[Stored items]
· · ·
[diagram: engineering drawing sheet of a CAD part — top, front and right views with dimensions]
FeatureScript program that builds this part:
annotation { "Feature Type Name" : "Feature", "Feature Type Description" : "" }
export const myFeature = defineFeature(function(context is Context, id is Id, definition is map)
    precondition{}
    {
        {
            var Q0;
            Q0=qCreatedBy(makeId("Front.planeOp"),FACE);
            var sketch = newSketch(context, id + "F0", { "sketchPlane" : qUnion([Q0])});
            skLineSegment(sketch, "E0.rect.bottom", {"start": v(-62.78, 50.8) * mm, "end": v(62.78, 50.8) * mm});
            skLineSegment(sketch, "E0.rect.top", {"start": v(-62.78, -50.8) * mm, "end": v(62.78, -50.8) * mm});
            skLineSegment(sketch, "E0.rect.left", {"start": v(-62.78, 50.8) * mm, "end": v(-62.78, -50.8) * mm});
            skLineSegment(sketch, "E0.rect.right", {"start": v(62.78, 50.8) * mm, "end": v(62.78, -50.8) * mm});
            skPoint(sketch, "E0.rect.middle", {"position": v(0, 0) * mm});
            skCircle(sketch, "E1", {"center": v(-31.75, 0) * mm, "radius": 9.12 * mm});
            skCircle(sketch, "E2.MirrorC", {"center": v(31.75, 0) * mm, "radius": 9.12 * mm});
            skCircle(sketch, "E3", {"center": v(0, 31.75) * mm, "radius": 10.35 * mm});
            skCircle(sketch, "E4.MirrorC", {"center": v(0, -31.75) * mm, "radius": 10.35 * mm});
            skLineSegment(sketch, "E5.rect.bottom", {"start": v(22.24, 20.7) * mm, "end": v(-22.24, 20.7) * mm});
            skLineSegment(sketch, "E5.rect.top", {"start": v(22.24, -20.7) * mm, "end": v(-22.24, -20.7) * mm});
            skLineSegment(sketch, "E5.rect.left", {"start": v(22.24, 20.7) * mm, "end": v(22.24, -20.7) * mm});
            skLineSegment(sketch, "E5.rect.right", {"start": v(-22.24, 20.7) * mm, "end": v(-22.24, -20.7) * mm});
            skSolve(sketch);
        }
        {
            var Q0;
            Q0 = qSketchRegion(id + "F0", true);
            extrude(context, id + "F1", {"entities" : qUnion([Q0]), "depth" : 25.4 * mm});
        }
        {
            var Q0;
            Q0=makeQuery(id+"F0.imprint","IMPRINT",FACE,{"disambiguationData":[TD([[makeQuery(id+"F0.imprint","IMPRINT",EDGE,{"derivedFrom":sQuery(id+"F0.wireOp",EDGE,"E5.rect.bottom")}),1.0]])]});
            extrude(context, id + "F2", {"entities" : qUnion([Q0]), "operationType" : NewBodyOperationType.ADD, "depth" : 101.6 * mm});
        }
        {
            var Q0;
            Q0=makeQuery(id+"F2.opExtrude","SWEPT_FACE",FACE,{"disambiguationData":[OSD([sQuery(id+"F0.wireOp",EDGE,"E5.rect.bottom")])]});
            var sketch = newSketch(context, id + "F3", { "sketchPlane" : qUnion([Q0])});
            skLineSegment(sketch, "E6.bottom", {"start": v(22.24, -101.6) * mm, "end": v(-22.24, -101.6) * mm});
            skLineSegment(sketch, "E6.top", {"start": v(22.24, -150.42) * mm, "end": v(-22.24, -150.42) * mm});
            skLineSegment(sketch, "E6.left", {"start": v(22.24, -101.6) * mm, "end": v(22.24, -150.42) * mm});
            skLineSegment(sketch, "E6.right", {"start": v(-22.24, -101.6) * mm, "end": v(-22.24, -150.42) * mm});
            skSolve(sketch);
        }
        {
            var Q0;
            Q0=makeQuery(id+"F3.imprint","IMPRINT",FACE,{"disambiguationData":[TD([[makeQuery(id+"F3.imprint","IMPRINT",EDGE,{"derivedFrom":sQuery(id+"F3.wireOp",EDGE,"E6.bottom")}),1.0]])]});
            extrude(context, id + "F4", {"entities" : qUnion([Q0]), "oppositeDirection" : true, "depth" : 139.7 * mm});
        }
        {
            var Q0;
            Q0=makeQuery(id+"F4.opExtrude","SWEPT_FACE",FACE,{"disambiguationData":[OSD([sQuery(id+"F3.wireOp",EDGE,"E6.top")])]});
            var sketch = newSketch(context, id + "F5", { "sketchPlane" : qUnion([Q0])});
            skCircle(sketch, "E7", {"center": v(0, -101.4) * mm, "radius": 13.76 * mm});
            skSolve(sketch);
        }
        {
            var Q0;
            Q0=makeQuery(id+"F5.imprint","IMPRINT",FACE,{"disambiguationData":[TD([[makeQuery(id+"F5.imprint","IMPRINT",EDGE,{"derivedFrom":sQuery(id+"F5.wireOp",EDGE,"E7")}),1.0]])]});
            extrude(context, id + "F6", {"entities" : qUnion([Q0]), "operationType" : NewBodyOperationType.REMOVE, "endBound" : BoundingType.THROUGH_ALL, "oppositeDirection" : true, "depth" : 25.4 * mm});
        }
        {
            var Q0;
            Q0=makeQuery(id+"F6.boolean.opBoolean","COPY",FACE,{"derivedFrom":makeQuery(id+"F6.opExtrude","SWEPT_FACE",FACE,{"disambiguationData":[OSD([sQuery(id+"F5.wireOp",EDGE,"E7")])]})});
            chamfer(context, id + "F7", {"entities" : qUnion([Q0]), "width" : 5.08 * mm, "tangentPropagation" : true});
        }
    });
· · ·
> [Set problem]
Copy out the rows above word for word, from the very start of the rows through the line containing "export const myFeature", with that line included.

> [Task result]
[diagram: engineering drawing sheet of a CAD part — top, front and right views with dimensions]
FeatureScript program that builds this part:
annotation { "Feature Type Name" : "Feature", "Feature Type Description" : "" }
export const myFeature = defineFeature(function(context is Context, id is Id, definition is map)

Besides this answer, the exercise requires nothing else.